### [TEXT TO READ]
This article is solely based on a macro scenario simulation built from the Fed’s June FOMC meeting dot plot, U.S. inflation/employment data, and views from major investment banks. It does not constitute any investment advice. Fed policy is entirely “data-dependent”; inflation, employment, and geopolitical conflicts can change the rate path at any time.





I. Current Baseline Situation (June 2026)



1. Benchmark rate: 3.50%-3.75%, unchanged for 4 consecutive FOMC meetings

2. Core contradiction: Inflation stickiness has significantly exceeded expectations; the economy and the job market remain resilient. The Fed’s policy focus has completely shifted from “rate cuts” to “preventing an inflation rebound.”

3. Key data (May)

- CPI YoY 4.2%, the highest since 2023; the full-year core PCE forecast has been revised up to 3.3%, far above the 2% target

- Unemployment rate 4.3%; the labor market remains tight, with no obvious recession signals

4. Key conclusions from the June dot plot (18 voting members’ projections)

- The end-2026 policy rate midpoint is 3.8%, implying one rate hike in the year (25bp)

- 9 officials support rate hikes during the year (3 for +25bp, 5 for +50bp, 1 for +75bp); only 1 official sees rate cuts

- 2027 policy rate midpoint 3.6%; 2028 3.4%; the rate-cut cycle is delayed substantially



II. Forecasts of Three Major Scenarios (H2 2026 – Full Year 2028)



Scenario 1: Baseline neutral scenario (probability 60%, aligned with the Fed dot plot median)



1. H2 2026: One rate hike, no rate cuts for the full year



- July FOMC: Keep 3.50%-3.75% unchanged, releasing a clear hawkish signal: “if the data does not improve, a September rate hike”

- September FOMC: Hike 25bp, bringing the rate to 3.75%-4.00%

Trigger conditions: Core CPI and PCE rebound for 2 consecutive months; service-sector inflation continues to rise; non-farm payroll employment remains strong

- Nov/Dec: No further adjustments to the policy rate for the year; year-end policy rate 3.75%-4.00%



2. 2027: Maintain high rates steadily throughout the year, with one small rate cut at year-end



For the full year, keep within the 3.75%-4.00% range; only in December cut by 25bp, taking the year-end rate to 3.50%-3.75%

Logic: Inflation slowly eases back toward around 2.5%, but it is still not at 2%; the Fed will not ease quickly



3. 2028: The rate-cut cycle officially begins, with 2 cuts during the year (total 50bp)

### [REQUIRED TASK A]
Put the data records into a Markdown table with columns named Row and Line, starting with the line that contains "Segment regions of" and going on through the last line of the data records, skipping blank lines. Leave out the pictures.
The Fed rate forecast and the data records have nothing to do with each other.

(Data records)
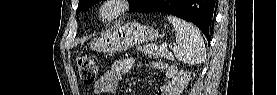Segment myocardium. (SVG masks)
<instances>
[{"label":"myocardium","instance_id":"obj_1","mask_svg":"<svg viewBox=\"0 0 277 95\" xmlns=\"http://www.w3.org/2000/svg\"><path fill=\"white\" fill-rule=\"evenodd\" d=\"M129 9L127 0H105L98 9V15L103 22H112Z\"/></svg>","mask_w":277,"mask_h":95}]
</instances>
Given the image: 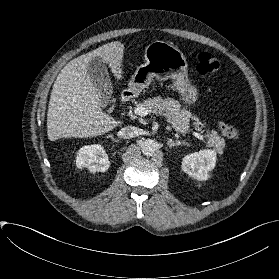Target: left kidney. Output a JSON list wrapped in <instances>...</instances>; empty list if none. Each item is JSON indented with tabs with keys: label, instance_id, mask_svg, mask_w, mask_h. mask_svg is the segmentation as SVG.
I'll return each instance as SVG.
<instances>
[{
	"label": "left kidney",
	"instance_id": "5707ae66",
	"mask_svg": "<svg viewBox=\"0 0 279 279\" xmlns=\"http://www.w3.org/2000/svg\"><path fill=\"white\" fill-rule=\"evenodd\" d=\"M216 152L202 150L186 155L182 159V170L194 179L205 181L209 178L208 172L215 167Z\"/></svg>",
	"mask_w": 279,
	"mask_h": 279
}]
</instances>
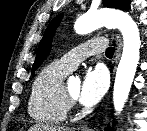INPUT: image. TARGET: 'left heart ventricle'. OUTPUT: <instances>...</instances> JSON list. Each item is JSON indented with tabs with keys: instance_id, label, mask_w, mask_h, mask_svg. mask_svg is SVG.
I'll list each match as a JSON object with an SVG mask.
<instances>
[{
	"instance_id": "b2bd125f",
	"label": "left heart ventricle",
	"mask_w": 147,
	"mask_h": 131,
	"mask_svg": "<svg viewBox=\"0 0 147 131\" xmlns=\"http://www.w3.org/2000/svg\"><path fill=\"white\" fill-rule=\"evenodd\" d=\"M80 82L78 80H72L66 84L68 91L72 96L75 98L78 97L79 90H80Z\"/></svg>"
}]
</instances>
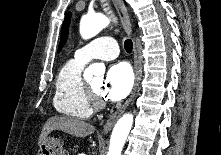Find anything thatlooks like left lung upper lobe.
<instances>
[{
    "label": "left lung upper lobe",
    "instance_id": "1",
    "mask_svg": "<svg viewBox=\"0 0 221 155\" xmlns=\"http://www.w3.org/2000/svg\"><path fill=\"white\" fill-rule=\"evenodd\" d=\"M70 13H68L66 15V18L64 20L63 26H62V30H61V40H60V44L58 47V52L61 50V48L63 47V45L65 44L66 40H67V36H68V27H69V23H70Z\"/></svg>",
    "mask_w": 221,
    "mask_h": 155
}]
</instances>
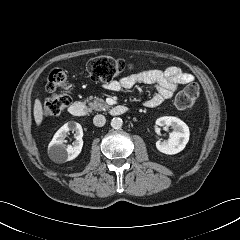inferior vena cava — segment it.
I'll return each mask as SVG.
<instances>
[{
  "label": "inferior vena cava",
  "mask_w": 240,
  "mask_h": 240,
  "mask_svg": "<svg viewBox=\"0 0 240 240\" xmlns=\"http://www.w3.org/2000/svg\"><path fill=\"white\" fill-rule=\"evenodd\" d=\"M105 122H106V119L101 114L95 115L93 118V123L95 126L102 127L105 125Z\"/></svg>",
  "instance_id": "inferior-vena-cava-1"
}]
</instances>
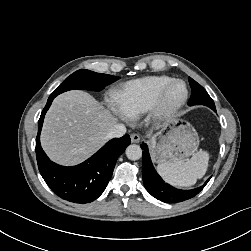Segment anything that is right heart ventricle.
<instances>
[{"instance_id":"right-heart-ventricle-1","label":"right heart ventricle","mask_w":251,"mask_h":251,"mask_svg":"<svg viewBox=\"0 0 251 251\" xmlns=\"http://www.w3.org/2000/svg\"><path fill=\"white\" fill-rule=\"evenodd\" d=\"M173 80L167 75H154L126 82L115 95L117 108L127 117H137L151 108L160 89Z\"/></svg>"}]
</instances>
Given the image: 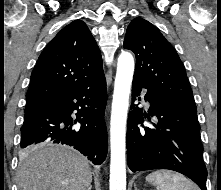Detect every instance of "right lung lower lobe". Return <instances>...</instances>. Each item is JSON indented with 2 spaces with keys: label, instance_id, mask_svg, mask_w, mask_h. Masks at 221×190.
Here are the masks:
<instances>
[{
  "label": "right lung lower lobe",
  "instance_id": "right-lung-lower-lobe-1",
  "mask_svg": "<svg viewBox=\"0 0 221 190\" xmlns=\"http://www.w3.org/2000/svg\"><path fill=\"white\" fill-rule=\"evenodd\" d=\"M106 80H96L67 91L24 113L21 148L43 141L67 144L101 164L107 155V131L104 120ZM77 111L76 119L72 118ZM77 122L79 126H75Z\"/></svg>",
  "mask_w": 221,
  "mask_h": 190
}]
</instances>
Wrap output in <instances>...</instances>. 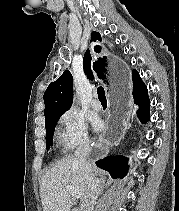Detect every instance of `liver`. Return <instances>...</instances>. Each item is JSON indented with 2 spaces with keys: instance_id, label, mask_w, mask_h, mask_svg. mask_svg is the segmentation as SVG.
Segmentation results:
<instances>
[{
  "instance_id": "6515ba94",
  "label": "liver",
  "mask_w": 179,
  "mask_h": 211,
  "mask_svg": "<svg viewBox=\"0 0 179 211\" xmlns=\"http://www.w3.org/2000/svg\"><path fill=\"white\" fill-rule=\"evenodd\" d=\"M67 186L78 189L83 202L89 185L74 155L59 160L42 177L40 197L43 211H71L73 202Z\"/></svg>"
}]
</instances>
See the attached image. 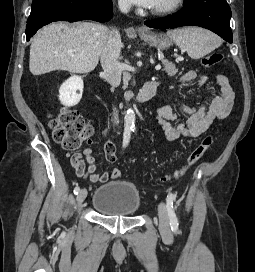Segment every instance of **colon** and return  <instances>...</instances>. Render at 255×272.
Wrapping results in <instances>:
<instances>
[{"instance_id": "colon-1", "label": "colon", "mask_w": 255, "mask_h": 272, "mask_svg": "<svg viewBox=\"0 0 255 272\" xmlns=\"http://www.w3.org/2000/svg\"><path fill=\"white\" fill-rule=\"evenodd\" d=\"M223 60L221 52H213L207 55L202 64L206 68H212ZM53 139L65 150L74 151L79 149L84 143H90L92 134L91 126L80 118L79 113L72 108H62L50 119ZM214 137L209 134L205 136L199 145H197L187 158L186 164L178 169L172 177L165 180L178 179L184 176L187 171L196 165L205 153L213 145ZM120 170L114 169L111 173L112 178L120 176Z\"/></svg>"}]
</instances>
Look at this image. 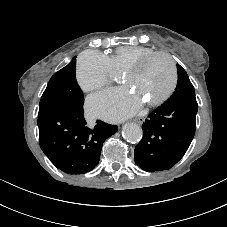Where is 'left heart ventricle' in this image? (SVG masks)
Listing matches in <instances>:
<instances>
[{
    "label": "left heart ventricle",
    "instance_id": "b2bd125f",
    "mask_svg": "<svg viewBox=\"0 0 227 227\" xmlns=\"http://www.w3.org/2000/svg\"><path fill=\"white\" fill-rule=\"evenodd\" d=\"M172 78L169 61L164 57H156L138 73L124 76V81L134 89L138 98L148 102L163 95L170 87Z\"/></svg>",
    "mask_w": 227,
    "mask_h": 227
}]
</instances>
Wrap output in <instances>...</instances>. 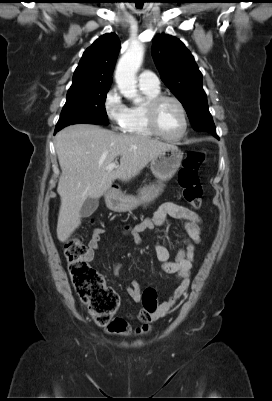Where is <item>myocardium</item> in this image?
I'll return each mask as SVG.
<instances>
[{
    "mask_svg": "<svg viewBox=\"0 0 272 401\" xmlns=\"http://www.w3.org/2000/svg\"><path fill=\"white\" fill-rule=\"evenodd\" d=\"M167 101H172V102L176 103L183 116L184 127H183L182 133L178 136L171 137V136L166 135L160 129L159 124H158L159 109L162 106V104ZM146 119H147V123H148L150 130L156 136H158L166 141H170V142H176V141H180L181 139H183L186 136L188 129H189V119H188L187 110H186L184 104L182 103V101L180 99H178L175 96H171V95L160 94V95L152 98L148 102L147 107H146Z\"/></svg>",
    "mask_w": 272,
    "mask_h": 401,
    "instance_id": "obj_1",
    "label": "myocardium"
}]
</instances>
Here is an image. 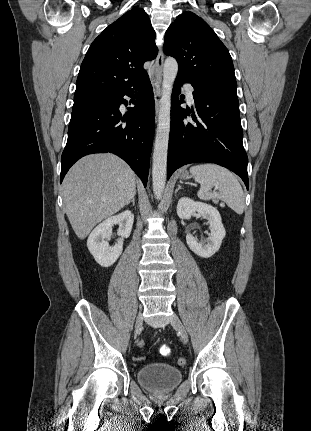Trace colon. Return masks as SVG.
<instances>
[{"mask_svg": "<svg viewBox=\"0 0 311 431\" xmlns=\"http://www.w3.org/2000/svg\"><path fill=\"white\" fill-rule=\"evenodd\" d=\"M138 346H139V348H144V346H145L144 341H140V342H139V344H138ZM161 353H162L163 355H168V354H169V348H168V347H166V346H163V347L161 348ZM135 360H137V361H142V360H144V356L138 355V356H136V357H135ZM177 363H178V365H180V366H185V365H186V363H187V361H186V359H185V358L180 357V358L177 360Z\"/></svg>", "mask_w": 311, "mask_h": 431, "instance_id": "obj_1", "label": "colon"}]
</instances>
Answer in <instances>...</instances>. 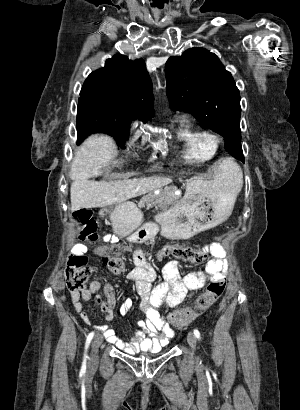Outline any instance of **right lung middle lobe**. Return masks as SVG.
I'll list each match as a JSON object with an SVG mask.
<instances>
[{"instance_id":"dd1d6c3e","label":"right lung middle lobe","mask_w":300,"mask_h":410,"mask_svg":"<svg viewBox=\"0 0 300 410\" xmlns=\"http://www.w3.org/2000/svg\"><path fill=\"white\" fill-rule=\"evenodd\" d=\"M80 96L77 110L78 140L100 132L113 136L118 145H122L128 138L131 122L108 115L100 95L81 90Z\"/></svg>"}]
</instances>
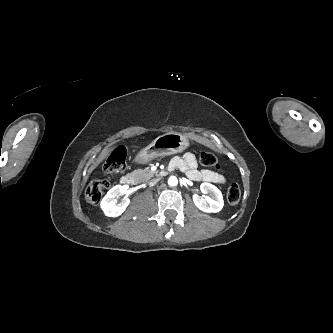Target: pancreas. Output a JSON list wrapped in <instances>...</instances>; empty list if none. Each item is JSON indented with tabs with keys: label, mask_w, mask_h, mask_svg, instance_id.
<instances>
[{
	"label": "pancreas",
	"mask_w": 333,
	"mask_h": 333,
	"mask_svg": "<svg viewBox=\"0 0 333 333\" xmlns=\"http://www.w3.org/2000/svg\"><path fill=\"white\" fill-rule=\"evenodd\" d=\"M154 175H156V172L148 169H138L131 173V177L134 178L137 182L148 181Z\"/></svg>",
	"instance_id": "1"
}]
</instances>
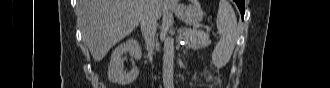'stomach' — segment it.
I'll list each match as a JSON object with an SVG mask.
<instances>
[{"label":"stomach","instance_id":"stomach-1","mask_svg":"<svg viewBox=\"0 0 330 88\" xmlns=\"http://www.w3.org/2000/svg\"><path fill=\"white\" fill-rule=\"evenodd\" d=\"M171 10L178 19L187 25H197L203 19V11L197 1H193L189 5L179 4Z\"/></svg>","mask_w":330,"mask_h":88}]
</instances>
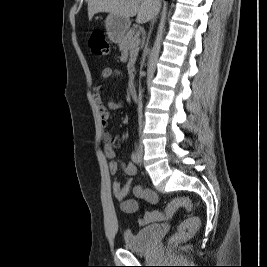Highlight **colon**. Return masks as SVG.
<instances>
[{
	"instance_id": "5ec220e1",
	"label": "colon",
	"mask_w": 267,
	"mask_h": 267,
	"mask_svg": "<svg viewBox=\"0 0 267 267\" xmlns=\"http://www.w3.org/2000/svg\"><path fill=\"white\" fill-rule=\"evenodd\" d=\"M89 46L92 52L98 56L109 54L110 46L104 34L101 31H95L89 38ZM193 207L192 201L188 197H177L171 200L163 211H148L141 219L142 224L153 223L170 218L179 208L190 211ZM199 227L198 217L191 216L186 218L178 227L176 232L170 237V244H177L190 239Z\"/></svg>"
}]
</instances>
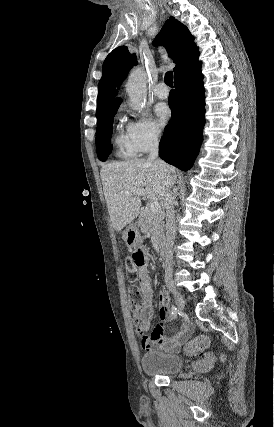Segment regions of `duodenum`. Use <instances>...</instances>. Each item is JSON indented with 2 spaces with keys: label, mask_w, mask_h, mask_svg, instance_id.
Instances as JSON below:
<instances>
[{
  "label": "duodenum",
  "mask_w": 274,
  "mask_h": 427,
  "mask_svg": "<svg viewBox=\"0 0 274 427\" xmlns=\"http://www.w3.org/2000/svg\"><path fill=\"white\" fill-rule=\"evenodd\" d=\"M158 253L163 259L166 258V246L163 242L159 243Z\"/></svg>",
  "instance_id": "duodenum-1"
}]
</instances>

### [REQUIRED TASK B]
Repeat word for word the part of the Fed rate forecast starting with "- Unemployment rate" and going on through "the year (25bp)".

### [WRITTEN RESPONSE A]
| Row | Line |
|---|---|
| 1 | Segment regions of `duodenum`. Use <instances>...</instances>. Each item is JSON indented with 2 spaces with keys: label, mask_w, mask_h, mask_svg, instance_id. |
| 2 | Instances as JSON below: |
| 3 | <instances> |
| 4 | [{ |
| 5 |   "label": "duodenum", |
| 6 |   "mask_w": 274, |
| 7 |   "mask_h": 427, |
| 8 |   "mask_svg": "<svg viewBox=\"0 0 274 427\" xmlns=\"http://www.w3.org/2000/svg\"><path fill=\"white\" fill-rule=\"evenodd\" d=\"M158 253L163 259L166 258V246L163 242L159 243Z\"/></svg>", |
| 9 |   "instance_id": "duodenum-1" |
| 10 | }] |
| 11 | </instances> |

### [WRITTEN RESPONSE B]
- Unemployment rate 4.3%; the labor market remains tight, with no obvious recession signals

4. Key conclusions from the June dot plot (18 voting members’ projections)

- The end-2026 policy rate midpoint is 3.8%, implying one rate hike in the year (25bp)